Pay Attention to When and What You Grade
How many times have you brought a bag of papers home to grade only to take it back the next day with the papers ungraded? Even when teachers don’t look at the work they bring home, they spend a lot of time thinking about it. If you’re feeling stressed or have other things to get done, just leave the work at school. Then you don’t have to spend time worrying that you should be grading them because it’s not an option. Additionally, try to set due dates for larger assignments at times when you know you’ll be able to get the grading done and don’t be afraid to extend a due date if your week is filling up. Your students likely won’t complain about the extra time to get the work done.

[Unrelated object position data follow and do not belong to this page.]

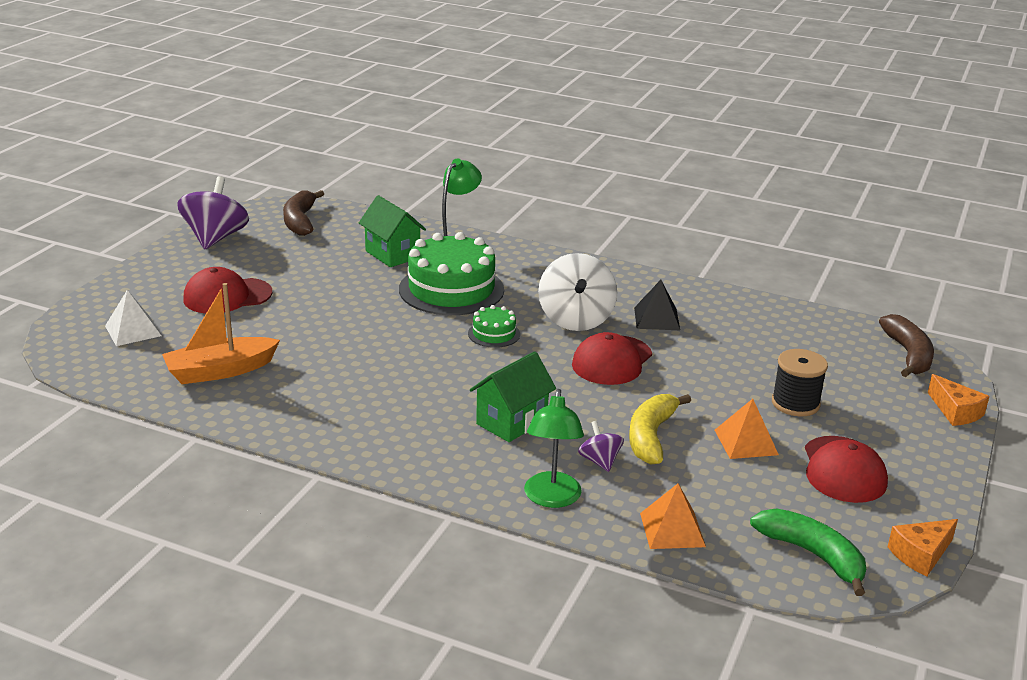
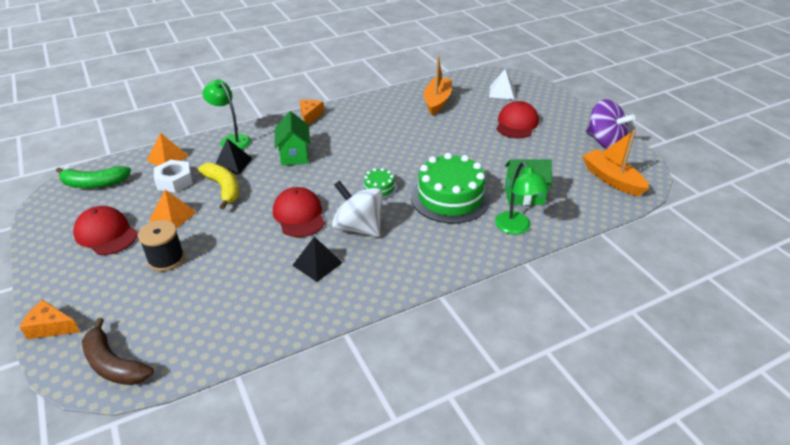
camera: 130 degrees right, 10 degrees up
(300, 221) = (612, 179): brown banana -> orange boat
(599, 461) = (232, 164): purple spinning top -> black pyramid
(699, 486) = (174, 181): none -> white nut
(921, 554) = (38, 214): orange cheese -> orange cheese (310, 116)

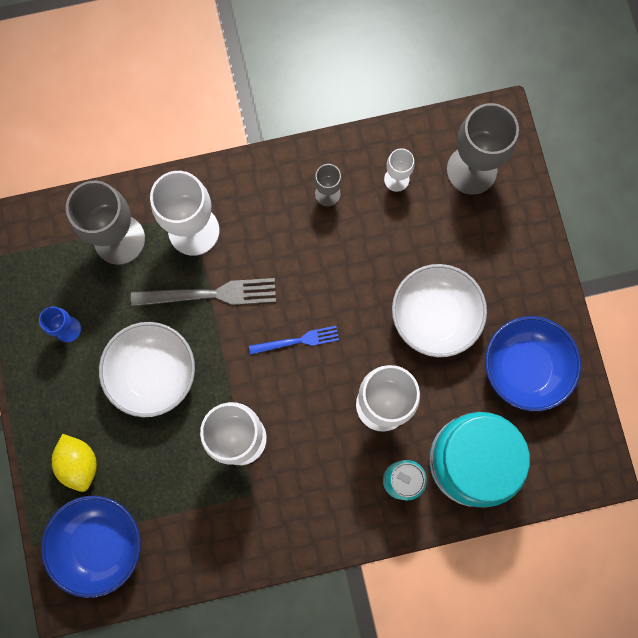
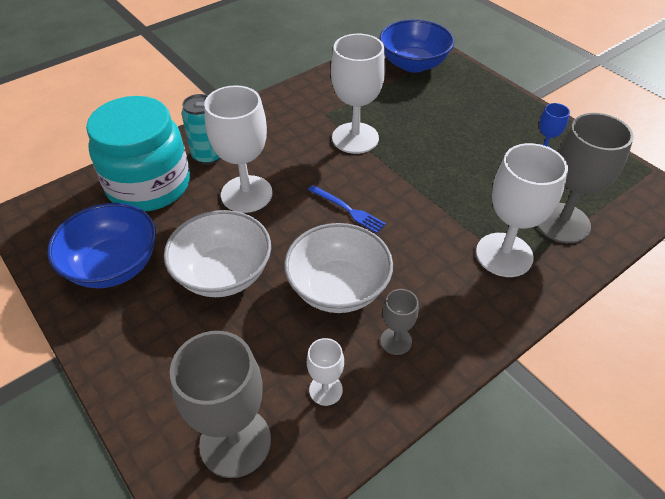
camera: 155 degrees right, 30 degrees down
(79, 463) = (461, 91): yellow lemon -> none
(153, 373) = (452, 150): white bowl -> white bowl (338, 288)
(210, 294) = (449, 214): grey fork -> none
(297, 341) = (348, 210): blue fork -> blue fork turned 105 degrees counterclockwise

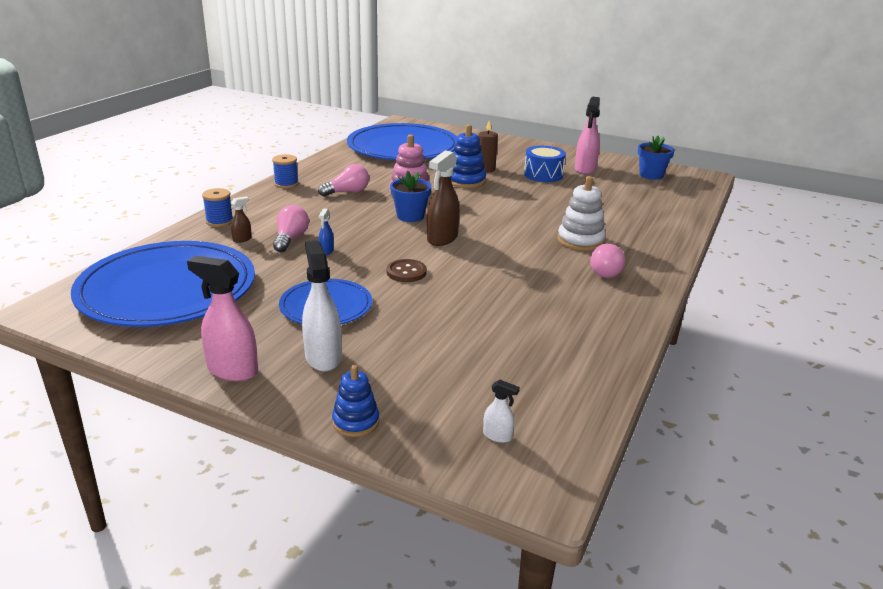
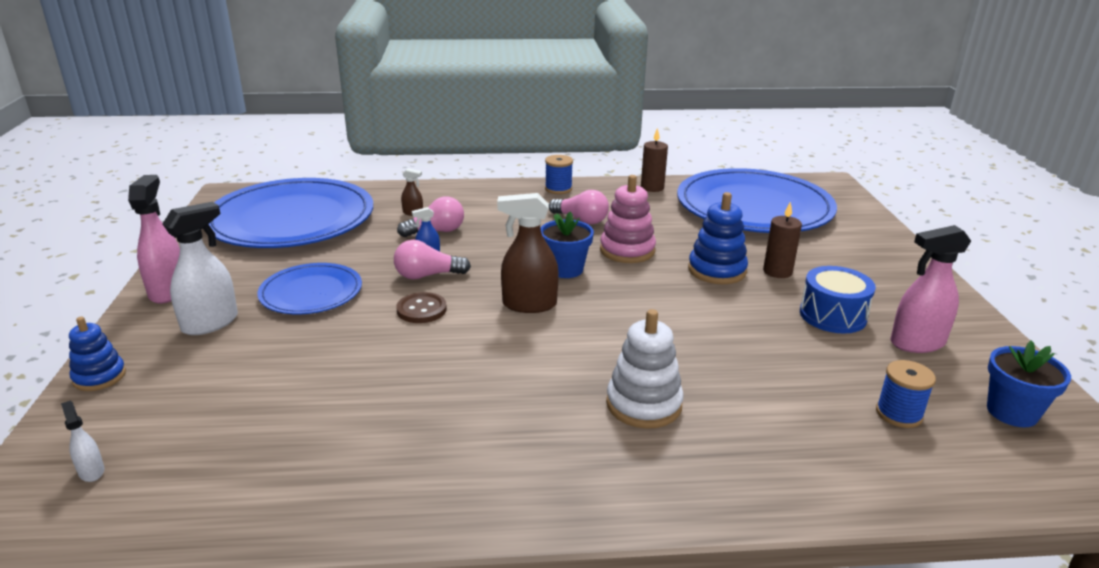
camera: 60 degrees right, 0 degrees up
(219, 221) = (438, 193): blue spool -> blue spool (899, 414)
(332, 160) = (652, 187): none -> brown candle
(497, 436) = (91, 471): white spray bottle -> white spray bottle turned 150 degrees clockwise
(607, 271) = (569, 452): pink light bulb -> pink light bulb (427, 275)

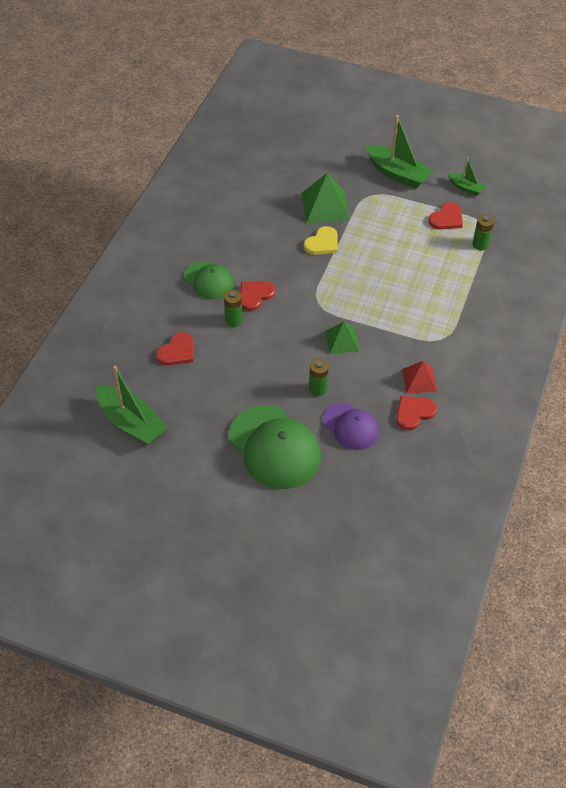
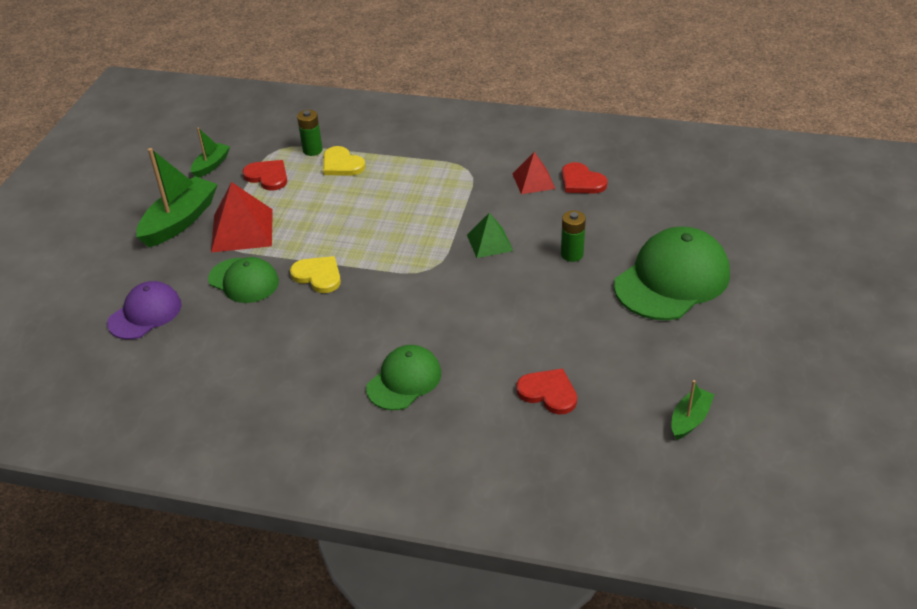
camera: 95 degrees left, 10 degrees down
(131, 423) = (690, 419): green boat -> green boat, size x0.54
(233, 320) = (476, 343): green battery -> none
(255, 295) = (426, 328): red heart -> none
(325, 206) = (244, 280): green pyramid -> green cap
(350, 426) = (617, 224): purple cap -> purple cap (145, 313)
(381, 205) = (242, 230): none -> red pyramid
(458, 261) = (341, 164): none -> yellow heart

Along with looking at when you grade, think about what you grade. Do you really need to grade every paper? If the students’ quality of work wasn’t up to par, consider chucking the assignment and trying again. If something was just for practice or participation, slap a check mark on it and hand it back, only adding comments if there are serious issues. If you give a writing assignment, rather than marking every error, provide more general feedback at the end. You can also look for ways to give students feedback on their work in class rather than offering a formal grade or implement peer grading for assignments that carry a lower weight.
Learn to Say No
It’s definitely easier said than done, but knowing your limits and learning how to say no can help you free up time in your schedule. Does a parent want you to tutor a student after school? Maybe you can suggest some resources for the student to review at home instead. Does your principal need someone to chair another committee? Maybe you can suggest a colleague who’d be better suited for the job. Do your kids want you to cart them around to activity after activity? Maybe you can have them choose one activity every 6 weeks or ask their friends’ parents to help carpool so you don’t have to be responsible for drop off and pick up every time.
Take Care of Yourself
Even though self-care takes time, taking time to take care of yourself can actually add more time to your schedule. When you are tired and stressed, you work at a slower pace and likely don’t think as clearly. Taking a few hours every week to focus on relaxing and recharging can make it easier to get everything on your list done without feeling overwhelmed.
The problem with Instagram and Pinterest is they can make teachers feel like they have to have the perfect classroom, the perfect lesson, the perfect… everything. At the end of the day, your students and loved ones don’t care if you had a Pinterest-worthy lesson or the most Instagrammable classroom decor. They just want someone who loves and cares about them. So if you don’t have a classroom full of color-coordinated flexible seating, your walls aren’t covered with your professionally designed anchor charts, and you don’t have a Cricut-made t-shirt for every occasion, it’s okay.* That’s probably not what your students will remember anyway.
*And if you can maintain that Pinterest-worthy classroom, have a Cricut-made t-shirt for every occasion, or create anchor charts that show amazing graphic design skill, there’s nothing wrong with that either as long as it doesn’t come at the expense of taking care of you.